4.  **20th Century**: It led to significant advances in statistical theory and statistical learning with rise of computers.
5.  **21st Century**: It has led to huge data stores (Big Data) and advanced applications of statistical methods on data (Machine Learning). 


## Statistic

It is the numerical and graphical summary of a collection of data



# Study Design

It refers to the different types of research studies that give rise to data. It is crucial for **power analysis** which is the process to assess whether a study design is likely to yield meaningful findings.  

## Confirmatory vs Exploratory

1. Confirmatory Studies employ the scientific method (Falsifiable Hypothesis -> Data Collection -> Testing Hypothesis Validity)

2. Exploratory Studies collect and analyze data without pre-specifying question. 

While the latter is informative, it can be misleading. The more questions we ask from a dataset, the more likely we are to draw a misleading conclusion (multiple testing, p-hacking, overfitting). 


## Comparative vs Non-Comparative

1. Comparative Studies compares a feature between two things. Eg: Harvest of Oranges in Spain vs Italy
2. Non comparative Studies estimate the value of a feature. Eg: Stock Price prediction.


## Observational vs Experimental

1. Observational studies give rise to natural grouping of data. Eg: Lifespan of Smokers vs Non Smokers
2. Experimental studies involve manipulation of different groups. Eg: Drug Trials

The observational studies are often susceptible to bias where sample is not representative or measurements are systematically off-target.

# Data 

It can take on many forms: numbers, images, text, audio, etc. But where does data come from?

1. **Organic/Process Data**: It refers to data that are generated as a result of a process (POS, Stock Market, Search History, etc). It often leads to Big Data that can be "mined" with statistical methods to study trends and relationships.
2. **Designed Data**: It refers to data collected to address a specific research objective via sampling (Tweet Extraction, Census Survey). It is often smaller than organic data and do not reflect natural trends.

## IID Data 

The data source has direct implications for an important consideration: **IID Data**. This refers to data being independent (each data point does not influence others) and identically distributed (all data points come from the same probability distribution). It is important because: 

1. Under independence assumptions, probabilities can be multiplied easily.
2. Under identical distributions, we can summarize with a single statistic.
3. Many statistical methods can only apply to IID data (Central Limit Theorem, T Test, Regression etc)

For Non IID Data: 

1. If Dependent: We need to use methods/models that account for autocorrelation in data (like time-series/clustered models)
2. If Heterogeneous: We need to model data from different distributions separately or include covariates (like mixed effects models)

## Data Storing Guidelines: 

1. Database software and tools (e.g. SQL) can be very useful for large-scale data management. Some statistical software can read data directly from a database.  Another approach is to construct a text data file from a database e.g. using SQL.

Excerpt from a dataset
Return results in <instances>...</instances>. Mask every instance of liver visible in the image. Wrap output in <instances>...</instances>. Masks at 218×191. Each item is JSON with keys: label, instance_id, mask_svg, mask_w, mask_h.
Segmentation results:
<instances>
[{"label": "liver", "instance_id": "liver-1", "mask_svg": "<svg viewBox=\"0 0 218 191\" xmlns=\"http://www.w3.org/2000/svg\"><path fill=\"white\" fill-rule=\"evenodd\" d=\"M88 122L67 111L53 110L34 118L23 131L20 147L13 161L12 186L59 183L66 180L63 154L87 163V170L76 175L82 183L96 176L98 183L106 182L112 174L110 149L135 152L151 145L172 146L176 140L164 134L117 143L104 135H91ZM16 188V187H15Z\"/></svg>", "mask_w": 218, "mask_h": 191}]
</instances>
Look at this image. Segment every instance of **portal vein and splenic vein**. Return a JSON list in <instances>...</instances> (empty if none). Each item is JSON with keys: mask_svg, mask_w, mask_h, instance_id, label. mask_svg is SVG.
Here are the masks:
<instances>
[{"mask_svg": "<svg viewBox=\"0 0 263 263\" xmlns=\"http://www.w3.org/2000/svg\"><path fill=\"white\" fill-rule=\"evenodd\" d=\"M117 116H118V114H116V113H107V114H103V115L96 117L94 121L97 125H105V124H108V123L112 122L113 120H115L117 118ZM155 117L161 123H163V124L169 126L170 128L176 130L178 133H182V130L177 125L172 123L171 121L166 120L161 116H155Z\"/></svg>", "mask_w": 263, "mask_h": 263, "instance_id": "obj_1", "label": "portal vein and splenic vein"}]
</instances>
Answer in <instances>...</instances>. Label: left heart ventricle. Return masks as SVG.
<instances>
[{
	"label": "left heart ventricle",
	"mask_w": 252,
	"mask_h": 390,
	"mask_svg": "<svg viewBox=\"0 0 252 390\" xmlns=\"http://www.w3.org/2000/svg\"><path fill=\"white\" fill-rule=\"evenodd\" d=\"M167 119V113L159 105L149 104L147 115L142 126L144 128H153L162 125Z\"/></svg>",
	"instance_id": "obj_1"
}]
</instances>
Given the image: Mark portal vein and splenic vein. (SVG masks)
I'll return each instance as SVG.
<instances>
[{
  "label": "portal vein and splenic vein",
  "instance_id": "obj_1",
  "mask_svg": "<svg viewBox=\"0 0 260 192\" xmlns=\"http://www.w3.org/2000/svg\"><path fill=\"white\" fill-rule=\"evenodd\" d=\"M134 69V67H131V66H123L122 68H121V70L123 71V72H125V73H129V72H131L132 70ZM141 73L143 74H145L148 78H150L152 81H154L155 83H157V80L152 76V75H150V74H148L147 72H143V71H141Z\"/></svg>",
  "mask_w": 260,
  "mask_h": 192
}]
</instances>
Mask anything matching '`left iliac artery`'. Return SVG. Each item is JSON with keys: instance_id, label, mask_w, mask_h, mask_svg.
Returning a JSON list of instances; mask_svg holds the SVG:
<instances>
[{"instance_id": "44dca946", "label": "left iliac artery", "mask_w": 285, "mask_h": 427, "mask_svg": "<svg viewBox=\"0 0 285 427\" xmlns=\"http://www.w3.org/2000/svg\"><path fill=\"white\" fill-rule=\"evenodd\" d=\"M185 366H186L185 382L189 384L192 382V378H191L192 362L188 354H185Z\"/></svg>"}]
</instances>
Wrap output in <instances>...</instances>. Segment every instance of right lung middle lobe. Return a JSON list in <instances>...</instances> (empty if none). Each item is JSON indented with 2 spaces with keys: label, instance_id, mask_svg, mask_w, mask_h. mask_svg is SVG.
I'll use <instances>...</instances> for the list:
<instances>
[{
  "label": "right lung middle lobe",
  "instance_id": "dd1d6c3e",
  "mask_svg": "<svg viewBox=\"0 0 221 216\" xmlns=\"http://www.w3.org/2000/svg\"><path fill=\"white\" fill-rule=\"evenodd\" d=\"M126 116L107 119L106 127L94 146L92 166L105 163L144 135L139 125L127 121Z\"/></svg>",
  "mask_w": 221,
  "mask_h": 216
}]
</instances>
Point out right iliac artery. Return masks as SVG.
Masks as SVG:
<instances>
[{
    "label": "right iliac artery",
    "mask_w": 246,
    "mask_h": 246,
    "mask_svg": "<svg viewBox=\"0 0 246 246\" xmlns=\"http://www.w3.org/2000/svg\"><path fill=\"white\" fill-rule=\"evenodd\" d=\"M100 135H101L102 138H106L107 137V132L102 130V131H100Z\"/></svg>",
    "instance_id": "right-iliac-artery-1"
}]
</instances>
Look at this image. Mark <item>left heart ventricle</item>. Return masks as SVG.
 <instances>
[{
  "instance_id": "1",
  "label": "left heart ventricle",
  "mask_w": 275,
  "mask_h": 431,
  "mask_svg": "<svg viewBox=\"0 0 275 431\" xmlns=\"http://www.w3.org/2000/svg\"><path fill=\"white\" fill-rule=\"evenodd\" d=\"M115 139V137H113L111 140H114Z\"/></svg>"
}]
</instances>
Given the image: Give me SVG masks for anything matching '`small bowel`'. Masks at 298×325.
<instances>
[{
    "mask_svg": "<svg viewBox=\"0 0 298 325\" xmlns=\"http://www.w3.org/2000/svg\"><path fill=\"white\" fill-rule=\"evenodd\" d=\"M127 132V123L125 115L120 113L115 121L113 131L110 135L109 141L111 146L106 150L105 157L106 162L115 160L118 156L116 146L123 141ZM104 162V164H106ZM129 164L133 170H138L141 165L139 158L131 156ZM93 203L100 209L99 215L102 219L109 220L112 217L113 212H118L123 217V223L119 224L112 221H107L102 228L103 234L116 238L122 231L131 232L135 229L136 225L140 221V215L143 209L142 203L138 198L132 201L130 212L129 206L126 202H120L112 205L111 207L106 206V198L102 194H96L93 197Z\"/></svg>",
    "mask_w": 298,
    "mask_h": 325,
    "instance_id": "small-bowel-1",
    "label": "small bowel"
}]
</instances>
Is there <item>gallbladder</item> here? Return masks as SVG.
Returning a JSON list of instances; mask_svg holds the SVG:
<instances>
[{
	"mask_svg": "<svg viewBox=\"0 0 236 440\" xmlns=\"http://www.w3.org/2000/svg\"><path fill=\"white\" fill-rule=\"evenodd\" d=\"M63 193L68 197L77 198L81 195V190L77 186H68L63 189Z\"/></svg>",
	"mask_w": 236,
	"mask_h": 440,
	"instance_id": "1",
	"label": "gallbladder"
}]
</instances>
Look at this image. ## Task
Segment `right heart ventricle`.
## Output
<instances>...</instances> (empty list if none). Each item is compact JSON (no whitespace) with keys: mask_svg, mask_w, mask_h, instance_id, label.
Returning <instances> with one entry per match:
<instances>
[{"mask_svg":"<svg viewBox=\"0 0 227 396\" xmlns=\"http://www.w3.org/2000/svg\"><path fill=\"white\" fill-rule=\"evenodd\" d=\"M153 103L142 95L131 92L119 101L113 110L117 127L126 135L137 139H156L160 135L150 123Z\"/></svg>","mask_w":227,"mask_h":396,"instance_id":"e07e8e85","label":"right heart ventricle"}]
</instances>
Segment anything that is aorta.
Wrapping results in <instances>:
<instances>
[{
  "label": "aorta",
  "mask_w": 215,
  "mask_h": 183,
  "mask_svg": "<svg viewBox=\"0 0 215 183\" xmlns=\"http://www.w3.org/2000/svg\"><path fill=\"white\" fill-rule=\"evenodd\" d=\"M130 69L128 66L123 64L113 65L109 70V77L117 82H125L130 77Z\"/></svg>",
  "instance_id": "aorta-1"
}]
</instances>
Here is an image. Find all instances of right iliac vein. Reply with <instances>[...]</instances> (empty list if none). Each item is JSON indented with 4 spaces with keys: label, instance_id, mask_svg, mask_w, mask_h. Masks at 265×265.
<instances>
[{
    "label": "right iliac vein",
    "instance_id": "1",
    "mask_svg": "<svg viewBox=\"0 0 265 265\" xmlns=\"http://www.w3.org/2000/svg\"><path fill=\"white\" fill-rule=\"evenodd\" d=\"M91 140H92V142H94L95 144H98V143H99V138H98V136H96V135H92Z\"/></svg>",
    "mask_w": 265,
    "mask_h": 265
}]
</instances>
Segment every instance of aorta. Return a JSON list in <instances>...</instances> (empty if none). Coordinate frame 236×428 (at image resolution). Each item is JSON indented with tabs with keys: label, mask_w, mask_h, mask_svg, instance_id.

Written request -
Answer these questions from the statistics notes:
1. What process does the text call power analysis?
2. What example does it give for experimental studies?
3. What two properties make data IID?

Written solution -
1. Power analysis is the process of assessing whether a study design is likely to yield meaningful findings.
2. Drug trials.
3. The data points are independent, meaning none influences the others, and identically distributed, meaning all come from the same probability distribution.